Van der Waals clusters are weakly bound atomic/molecular systems and are an important medium for understanding micro-environmental chemical phenomena in bio-systems. The presence of neighboring atoms may open channels otherwise forbidden in isolated atoms/molecules. In hydrogen-bond clusters, proton transfer plays a crucial role, which involves mass and charge migration over large distances within the cluster and results in its fragmentation. Here we report an exotic transfer channel involving a heavy N⁺ ion observed in a doubly charged cluster produced by 1 MeV Ne⁸⁺ ions: (N₂Ar)²⁺→N⁺+NAr⁺. The neighboring Ar atom decreases the ${\mathrm{N}}_2^{2+}$ barrier height and width, resulting in significant shorter lifetimes of the metastable molecular ion state ${\mathrm{N}}_2^{2+}$(${{\mathrm{X}}^1\mathrm{\Sigma }}_{\mathrm{g}}^{+}$).
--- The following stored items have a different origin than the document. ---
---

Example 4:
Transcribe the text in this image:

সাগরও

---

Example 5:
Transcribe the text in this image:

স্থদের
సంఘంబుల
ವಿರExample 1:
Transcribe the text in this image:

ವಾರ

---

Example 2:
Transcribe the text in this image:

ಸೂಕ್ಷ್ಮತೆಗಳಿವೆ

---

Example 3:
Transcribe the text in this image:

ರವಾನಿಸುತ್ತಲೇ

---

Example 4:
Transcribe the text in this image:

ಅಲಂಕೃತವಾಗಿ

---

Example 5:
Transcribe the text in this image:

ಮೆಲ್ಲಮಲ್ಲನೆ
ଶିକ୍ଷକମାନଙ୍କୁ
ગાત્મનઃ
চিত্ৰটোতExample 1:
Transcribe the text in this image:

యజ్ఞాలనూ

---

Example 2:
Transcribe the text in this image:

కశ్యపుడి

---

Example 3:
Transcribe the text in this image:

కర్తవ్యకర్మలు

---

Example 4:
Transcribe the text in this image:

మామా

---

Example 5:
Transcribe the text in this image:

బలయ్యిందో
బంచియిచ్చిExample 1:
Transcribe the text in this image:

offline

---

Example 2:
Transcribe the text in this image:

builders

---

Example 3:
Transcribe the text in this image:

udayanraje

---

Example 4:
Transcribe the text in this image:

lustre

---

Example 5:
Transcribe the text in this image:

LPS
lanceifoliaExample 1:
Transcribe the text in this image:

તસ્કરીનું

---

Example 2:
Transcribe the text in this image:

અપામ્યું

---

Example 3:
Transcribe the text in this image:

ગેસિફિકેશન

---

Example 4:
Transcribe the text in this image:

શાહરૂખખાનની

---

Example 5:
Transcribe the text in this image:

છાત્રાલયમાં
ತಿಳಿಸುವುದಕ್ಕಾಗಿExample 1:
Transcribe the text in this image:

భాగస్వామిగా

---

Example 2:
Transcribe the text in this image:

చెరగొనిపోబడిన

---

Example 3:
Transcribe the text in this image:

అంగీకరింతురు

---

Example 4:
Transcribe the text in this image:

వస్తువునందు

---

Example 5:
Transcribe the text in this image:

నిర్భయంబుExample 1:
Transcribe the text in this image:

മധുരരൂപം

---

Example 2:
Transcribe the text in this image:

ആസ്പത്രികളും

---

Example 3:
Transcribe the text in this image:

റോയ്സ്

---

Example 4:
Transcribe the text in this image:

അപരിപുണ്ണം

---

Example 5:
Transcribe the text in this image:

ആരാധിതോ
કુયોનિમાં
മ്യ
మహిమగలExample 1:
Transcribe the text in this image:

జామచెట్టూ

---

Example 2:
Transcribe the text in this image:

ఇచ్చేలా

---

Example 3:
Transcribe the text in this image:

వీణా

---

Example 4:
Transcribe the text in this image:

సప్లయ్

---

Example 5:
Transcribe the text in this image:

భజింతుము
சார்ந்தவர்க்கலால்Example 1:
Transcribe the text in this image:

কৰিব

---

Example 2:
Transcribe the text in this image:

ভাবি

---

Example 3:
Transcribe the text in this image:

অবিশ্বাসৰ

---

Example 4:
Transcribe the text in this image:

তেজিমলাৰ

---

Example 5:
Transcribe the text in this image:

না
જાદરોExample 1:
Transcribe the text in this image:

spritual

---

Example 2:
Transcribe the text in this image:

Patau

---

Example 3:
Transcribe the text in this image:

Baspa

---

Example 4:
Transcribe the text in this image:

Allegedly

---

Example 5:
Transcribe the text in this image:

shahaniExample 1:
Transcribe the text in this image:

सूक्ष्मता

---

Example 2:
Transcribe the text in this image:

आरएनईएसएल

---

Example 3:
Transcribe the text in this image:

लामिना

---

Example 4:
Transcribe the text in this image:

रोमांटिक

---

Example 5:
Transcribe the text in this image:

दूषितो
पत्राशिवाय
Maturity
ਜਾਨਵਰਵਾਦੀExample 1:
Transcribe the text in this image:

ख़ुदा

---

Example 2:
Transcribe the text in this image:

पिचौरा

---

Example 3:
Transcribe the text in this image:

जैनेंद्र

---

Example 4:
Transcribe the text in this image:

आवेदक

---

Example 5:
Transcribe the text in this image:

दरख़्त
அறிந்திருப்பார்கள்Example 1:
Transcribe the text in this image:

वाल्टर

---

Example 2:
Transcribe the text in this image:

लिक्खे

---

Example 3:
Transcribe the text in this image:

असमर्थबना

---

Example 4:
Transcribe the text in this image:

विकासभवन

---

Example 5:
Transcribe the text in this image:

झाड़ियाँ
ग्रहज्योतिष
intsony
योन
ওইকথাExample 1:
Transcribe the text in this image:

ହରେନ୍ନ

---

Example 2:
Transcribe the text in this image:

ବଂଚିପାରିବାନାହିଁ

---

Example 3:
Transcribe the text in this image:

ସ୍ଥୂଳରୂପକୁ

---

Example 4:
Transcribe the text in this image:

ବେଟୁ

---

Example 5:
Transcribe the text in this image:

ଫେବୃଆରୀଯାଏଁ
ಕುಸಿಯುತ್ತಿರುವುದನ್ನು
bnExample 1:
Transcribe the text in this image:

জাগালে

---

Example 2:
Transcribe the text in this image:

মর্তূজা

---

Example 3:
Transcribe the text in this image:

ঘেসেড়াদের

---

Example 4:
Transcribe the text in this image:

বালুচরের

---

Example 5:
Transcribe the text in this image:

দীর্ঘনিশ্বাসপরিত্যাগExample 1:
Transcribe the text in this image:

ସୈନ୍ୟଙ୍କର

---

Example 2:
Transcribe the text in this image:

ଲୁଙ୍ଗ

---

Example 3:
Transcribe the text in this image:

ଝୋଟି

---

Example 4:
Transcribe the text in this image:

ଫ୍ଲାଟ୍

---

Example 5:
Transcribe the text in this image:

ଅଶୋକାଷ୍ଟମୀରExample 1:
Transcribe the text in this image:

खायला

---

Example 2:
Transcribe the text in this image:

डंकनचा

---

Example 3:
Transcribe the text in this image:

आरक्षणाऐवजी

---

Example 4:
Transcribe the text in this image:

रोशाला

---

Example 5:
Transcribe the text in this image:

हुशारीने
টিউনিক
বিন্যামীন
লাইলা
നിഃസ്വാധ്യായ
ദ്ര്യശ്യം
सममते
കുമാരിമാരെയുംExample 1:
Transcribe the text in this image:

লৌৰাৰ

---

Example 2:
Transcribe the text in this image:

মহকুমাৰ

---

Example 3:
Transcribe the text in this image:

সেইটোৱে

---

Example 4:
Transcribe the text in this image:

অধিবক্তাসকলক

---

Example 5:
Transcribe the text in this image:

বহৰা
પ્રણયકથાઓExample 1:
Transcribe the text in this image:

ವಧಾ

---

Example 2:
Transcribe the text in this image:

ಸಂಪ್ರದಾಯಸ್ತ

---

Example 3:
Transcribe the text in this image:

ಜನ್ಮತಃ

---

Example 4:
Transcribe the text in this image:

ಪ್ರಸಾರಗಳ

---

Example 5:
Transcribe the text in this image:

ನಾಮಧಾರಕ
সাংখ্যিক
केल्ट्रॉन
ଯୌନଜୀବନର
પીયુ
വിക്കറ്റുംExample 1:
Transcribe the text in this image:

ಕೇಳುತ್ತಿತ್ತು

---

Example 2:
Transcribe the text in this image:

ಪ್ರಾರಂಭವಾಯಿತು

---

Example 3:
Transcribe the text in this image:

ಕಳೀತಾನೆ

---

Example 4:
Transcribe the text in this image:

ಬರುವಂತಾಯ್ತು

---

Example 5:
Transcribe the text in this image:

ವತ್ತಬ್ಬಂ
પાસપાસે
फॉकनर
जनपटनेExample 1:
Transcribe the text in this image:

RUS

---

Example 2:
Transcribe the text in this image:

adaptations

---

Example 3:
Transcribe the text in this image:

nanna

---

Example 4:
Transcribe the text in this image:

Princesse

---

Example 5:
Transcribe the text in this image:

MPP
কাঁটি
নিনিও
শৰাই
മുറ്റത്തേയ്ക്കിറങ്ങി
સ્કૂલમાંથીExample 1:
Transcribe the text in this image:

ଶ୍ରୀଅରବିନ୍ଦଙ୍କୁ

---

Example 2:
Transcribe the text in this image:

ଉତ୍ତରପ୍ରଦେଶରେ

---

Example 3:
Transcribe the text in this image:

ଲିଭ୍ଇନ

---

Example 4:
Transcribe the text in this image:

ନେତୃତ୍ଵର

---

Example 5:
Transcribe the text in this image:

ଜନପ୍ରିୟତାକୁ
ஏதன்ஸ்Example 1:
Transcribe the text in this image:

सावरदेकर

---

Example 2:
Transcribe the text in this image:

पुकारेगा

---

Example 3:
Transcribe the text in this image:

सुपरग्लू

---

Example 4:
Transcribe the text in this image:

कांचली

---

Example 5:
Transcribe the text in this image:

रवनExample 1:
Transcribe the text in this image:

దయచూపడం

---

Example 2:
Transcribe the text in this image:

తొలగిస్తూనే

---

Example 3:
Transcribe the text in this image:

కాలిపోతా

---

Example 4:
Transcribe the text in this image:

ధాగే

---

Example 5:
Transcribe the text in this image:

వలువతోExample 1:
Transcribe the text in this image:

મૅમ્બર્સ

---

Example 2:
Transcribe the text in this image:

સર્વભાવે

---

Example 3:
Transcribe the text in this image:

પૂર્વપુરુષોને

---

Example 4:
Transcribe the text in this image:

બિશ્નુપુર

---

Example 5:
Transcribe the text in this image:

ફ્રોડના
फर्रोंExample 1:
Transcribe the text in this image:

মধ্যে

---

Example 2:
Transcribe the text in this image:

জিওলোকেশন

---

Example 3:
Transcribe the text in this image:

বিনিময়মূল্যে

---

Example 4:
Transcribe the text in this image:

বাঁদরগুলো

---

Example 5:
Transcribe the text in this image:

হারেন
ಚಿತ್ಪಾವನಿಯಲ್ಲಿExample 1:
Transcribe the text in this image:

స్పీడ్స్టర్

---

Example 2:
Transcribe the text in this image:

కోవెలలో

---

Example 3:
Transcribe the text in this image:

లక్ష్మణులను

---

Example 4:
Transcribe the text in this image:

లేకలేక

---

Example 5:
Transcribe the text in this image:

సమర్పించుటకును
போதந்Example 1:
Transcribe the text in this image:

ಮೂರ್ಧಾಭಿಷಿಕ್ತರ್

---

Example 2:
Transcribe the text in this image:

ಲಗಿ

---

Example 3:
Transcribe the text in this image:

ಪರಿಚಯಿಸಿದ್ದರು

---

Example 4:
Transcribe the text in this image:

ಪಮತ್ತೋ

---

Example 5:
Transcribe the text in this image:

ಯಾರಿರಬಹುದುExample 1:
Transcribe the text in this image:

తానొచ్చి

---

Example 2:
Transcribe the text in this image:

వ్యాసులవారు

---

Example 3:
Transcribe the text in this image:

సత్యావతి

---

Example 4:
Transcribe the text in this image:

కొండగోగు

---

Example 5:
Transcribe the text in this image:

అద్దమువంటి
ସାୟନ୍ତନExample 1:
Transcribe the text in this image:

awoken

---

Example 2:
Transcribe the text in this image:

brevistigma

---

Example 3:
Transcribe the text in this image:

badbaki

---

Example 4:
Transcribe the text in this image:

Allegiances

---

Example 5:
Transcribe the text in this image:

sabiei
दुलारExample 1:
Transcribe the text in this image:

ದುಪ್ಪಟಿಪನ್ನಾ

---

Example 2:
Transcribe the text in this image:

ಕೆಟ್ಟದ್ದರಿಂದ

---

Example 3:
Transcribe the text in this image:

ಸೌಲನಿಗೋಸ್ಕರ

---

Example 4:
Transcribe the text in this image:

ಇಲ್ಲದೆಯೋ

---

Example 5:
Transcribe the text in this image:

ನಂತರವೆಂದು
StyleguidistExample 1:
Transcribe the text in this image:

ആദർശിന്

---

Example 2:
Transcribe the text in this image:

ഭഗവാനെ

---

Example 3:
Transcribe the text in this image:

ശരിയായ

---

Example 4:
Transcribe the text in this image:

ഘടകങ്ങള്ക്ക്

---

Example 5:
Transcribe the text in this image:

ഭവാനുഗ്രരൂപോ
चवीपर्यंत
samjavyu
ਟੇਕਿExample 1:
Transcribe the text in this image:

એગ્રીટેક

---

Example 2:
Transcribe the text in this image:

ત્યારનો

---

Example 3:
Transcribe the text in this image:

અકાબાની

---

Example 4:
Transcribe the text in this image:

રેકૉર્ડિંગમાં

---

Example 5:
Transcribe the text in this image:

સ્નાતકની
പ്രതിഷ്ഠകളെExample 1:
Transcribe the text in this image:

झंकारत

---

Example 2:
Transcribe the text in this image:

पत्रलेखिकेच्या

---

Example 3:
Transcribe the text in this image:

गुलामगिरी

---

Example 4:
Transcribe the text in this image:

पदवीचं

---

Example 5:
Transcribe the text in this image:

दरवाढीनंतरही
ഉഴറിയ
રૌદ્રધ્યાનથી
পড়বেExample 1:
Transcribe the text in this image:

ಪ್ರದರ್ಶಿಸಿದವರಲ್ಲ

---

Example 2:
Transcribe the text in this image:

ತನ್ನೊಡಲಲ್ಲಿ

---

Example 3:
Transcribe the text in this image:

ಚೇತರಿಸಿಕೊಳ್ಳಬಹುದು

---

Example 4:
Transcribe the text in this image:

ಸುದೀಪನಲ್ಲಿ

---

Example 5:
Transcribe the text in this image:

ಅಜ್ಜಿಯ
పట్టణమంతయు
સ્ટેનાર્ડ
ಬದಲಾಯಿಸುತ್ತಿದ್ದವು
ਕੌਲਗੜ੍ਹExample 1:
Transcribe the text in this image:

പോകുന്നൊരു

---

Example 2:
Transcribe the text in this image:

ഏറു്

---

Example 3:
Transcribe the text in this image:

Consequently, the breakup of the covalent N⁺−N⁺ bond, the tunneling out of the N⁺ ion from the ${\mathrm{N}}_2^{2+}$ potential well, as well as the formation of an N−Ar⁺ bound system take place almost simultaneously, resulting in a Coulomb explosion of N⁺ and NAr⁺ ion pairs.

There are multiple ways by which energy and charge transfer occur in weakly bound systems. Here the authors reveal a heavy ion N⁺ transfer in a doubly charged Van der Waals cluster produced in collisions of the highly charged Ne⁸⁺ ion with N₂Ar, leading to fragmentation of N⁺ and NAr⁺ via Coulomb explosion.